____ Extracted text

Function cuTensorMapEncodeTiled

Source

pub unsafe extern "C" fn cuTensorMapEncodeTiled(
    tensorMap: *mut CUtensorMap,
    tensorDataType: CUtensorMapDataType,
    tensorRank: cuuint32_t,
    globalAddress: *mut c_void,
    globalDim: *const cuuint64_t,
    globalStrides: *const cuuint64_t,
    boxDim: *const cuuint32_t,
    elementStrides: *const cuuint32_t,
    interleave: CUtensorMapInterleave,
    swizzle: CUtensorMapSwizzle,
    l2Promotion: CUtensorMapL2promotion,
    oobFill: CUtensorMapFloatOOBfill,
) -> CUresult

Expand description

\brief Create a tensor map descriptor object representing tiled memory region

Creates a descriptor for Tensor Memory Access (TMA) object specified by the parameters describing a tiled region and returns it in \p tensorMap.

Tensor map objects are only supported on devices of compute capability 9.0 or higher. Additionally, a tensor map object is an opaque value, and, as such, should only be accessed through CUDA API calls.

The parameters passed are bound to the following requirements:

\p tensorMap address must be aligned to 64 bytes.

________
____ Records for the task

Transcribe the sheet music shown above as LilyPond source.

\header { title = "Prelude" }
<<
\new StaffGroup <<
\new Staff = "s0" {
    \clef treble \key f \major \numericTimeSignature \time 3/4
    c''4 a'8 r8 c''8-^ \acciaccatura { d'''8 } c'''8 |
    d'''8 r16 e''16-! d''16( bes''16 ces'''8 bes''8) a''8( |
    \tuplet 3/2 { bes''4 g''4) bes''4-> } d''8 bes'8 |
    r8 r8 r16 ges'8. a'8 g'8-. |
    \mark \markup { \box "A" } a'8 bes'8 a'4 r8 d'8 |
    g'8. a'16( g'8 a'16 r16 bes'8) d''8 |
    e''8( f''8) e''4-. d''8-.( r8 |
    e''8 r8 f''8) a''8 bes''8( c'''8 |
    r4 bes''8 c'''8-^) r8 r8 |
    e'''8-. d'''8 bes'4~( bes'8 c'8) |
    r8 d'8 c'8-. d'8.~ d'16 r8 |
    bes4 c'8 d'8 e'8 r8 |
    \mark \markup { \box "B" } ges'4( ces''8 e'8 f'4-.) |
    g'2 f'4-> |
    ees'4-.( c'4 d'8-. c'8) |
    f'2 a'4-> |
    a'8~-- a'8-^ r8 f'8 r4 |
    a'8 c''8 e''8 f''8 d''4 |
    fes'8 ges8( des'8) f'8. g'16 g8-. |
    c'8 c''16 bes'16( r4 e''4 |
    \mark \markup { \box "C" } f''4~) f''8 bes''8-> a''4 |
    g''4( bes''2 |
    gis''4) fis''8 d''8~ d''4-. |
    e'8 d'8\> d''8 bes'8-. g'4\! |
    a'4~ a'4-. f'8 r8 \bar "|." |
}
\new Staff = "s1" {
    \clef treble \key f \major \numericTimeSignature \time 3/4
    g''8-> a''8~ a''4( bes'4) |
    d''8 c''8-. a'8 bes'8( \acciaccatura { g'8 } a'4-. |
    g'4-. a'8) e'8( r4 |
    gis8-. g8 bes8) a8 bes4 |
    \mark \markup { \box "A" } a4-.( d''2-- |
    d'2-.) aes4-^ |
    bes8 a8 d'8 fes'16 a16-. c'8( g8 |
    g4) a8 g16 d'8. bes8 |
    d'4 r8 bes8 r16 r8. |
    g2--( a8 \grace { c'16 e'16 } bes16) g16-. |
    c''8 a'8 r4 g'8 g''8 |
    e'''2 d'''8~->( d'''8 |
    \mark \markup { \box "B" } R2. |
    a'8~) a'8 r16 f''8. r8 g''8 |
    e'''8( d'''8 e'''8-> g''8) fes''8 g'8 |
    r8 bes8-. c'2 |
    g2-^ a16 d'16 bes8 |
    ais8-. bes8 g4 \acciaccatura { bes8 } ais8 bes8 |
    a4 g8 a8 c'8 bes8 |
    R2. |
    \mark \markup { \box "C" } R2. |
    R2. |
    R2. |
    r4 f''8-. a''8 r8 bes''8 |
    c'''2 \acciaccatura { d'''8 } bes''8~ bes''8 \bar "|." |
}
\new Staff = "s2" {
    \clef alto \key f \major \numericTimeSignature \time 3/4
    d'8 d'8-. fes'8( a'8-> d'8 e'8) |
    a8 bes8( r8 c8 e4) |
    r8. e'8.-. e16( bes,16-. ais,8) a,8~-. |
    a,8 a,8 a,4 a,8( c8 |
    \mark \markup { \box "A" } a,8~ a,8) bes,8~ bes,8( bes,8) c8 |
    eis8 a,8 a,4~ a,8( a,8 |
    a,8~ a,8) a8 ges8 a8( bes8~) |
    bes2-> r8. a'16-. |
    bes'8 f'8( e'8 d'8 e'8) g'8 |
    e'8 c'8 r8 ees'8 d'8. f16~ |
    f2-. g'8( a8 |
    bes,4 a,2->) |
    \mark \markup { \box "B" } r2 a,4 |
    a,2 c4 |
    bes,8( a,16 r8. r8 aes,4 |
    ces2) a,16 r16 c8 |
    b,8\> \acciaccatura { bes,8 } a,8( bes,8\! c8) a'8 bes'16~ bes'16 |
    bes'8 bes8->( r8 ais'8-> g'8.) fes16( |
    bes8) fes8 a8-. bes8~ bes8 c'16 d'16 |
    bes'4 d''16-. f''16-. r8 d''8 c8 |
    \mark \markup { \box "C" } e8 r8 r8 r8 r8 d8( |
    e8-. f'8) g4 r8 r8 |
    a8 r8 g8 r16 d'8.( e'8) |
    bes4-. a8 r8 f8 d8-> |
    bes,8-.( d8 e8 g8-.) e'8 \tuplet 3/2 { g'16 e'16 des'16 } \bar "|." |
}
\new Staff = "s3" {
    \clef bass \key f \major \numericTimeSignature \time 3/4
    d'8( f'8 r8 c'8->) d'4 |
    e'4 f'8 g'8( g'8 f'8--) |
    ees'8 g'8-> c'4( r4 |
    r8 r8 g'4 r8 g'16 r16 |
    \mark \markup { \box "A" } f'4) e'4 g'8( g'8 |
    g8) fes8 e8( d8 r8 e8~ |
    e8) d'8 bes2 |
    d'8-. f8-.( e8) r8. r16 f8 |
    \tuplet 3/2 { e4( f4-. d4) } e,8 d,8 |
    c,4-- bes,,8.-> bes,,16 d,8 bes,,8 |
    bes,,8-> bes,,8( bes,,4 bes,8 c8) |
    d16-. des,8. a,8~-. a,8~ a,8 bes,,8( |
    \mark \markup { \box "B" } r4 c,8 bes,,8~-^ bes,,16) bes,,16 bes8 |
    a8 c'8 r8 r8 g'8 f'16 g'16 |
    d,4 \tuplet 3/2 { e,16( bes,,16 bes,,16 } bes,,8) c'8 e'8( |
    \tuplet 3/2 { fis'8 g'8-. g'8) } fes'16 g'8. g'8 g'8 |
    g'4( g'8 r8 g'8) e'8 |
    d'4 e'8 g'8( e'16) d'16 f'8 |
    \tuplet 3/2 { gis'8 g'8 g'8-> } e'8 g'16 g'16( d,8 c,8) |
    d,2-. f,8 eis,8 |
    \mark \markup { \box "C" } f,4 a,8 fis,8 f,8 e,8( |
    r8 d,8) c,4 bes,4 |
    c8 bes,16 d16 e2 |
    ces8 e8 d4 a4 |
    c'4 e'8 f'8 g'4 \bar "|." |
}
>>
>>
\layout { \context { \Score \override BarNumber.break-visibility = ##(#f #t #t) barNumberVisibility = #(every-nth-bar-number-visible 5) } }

________

▸ Work to complete:
1: In the cuTensorMapEncodeTiled page, what compute capability must a device have for tensor map objects to be supported?
2: Pull out every line of the listing that contains the string "numericTimeSignature".

▸ Results by task:
1: Compute capability 9.0 or higher.

2:
    \clef treble \key f \major \numericTimeSignature \time 3/4
    \clef treble \key f \major \numericTimeSignature \time 3/4
    \clef alto \key f \major \numericTimeSignature \time 3/4
    \clef bass \key f \major \numericTimeSignature \time 3/4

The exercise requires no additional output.